··· Text excerpt

Surely the Church can do better than this!
June 3, 2009 at 9:08 am
sad but true. the little ‘c’ church can be a very broken place and has been responsible for unnecessary hurt. good reminder to pray.
June 3, 2009 at 10:31 am
Pray indeed Louise.
And try to give extra support to young ministry staff.
PS – Thanks for the help on twitter the other day!
June 3, 2009 at 10:24 am
Atleast 7 of the ten has happened to me. #2 happened to me only once and then I learned to say no.
June 3, 2009 at 10:28 am
I am sorry to hear that bro.
It is amazing to me to hear how often these things happen to good young pastors and ministry staff.
I pray for the grace to do better.
June 3, 2009 at 12:48 pm
good list! im 25 years old and been in min 2 years… I can see these things going on but also look at my self to see if I am doing them with the leaders under me? It would be intresting to see a list of things young pastor do to Ruin them selfs
i.e Think their are a failer if all their dreams don’t come true in the frist year…Idk
June 3, 2009 at 11:03 pm
Thanks Geoffrey.
You bring up a couple of great points!
We must always look at what we are doing to others and to ourselves – even while we take some hits.
June 3, 2009 at 12:52 pm
in my 12 years as a pastor, i think all of these happened to me. it is sad but true. hopefully we will have a generation of pastors now who have seen how to not pastor so we can lead our churches to better places.
June 3, 2009 at 11:06 pm
Thanks Josh!
Robyn and I have often said that we must keep track of things to do & not do as leaders.
We also pray for grace to avoid those follies ourselves!
June 3, 2009 at 1:00 pm
This post is very true. Church head leadership many times does this without realizing it. I have gone thru this recently and have had a hard time finding the passion and desire I once had for the church. I have become indifferent I am praying God will restore me. Great Post
June 3, 2009 at 4:45 pm
God is ready to restore us he just needs our approval and let him work in us. I have gone through a lot from a young age and I have been close to leadership and it hurts me to know how there is so much politics within a church. People always want to impress others when the only one that we should be interested in making an impression we easily forget. I have many times felt like leaving church moving on enjoying my youth making new friends out side from church. But, something always happens…. God has a different plan in my life.

······
··· Extracted data

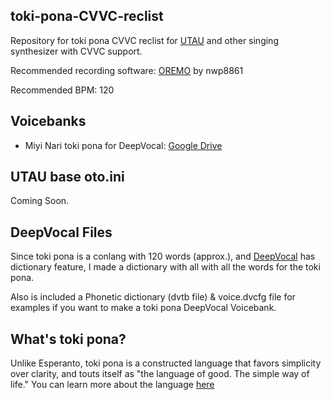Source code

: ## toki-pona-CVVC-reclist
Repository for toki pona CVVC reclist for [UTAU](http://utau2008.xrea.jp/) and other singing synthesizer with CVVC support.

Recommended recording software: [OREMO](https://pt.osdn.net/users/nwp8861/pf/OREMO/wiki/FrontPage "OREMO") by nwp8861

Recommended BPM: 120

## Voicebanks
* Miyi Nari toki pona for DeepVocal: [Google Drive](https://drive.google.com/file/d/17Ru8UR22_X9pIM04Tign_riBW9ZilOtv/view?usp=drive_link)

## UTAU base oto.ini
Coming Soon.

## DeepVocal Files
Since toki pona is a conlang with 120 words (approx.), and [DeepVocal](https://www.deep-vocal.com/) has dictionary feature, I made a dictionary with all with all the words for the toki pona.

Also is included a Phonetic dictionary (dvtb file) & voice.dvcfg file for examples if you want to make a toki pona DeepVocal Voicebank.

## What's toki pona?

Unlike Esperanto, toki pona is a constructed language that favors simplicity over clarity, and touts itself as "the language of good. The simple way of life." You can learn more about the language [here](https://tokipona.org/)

······

■ Problems to solve ■
1) In the comment thread, how many years has the writer of the comment posted June 3, 2009 at 12:52 pm been a pastor?
2) Copy the comment thread word for word from "Surely the Church" to "Pray indeed Louise.".

■ Responses to the exercise ■
1) 12 years.

2)
Surely the Church can do better than this!
June 3, 2009 at 9:08 am
sad but true. the little ‘c’ church can be a very broken place and has been responsible for unnecessary hurt. good reminder to pray.
June 3, 2009 at 10:31 am
Pray indeed Louise.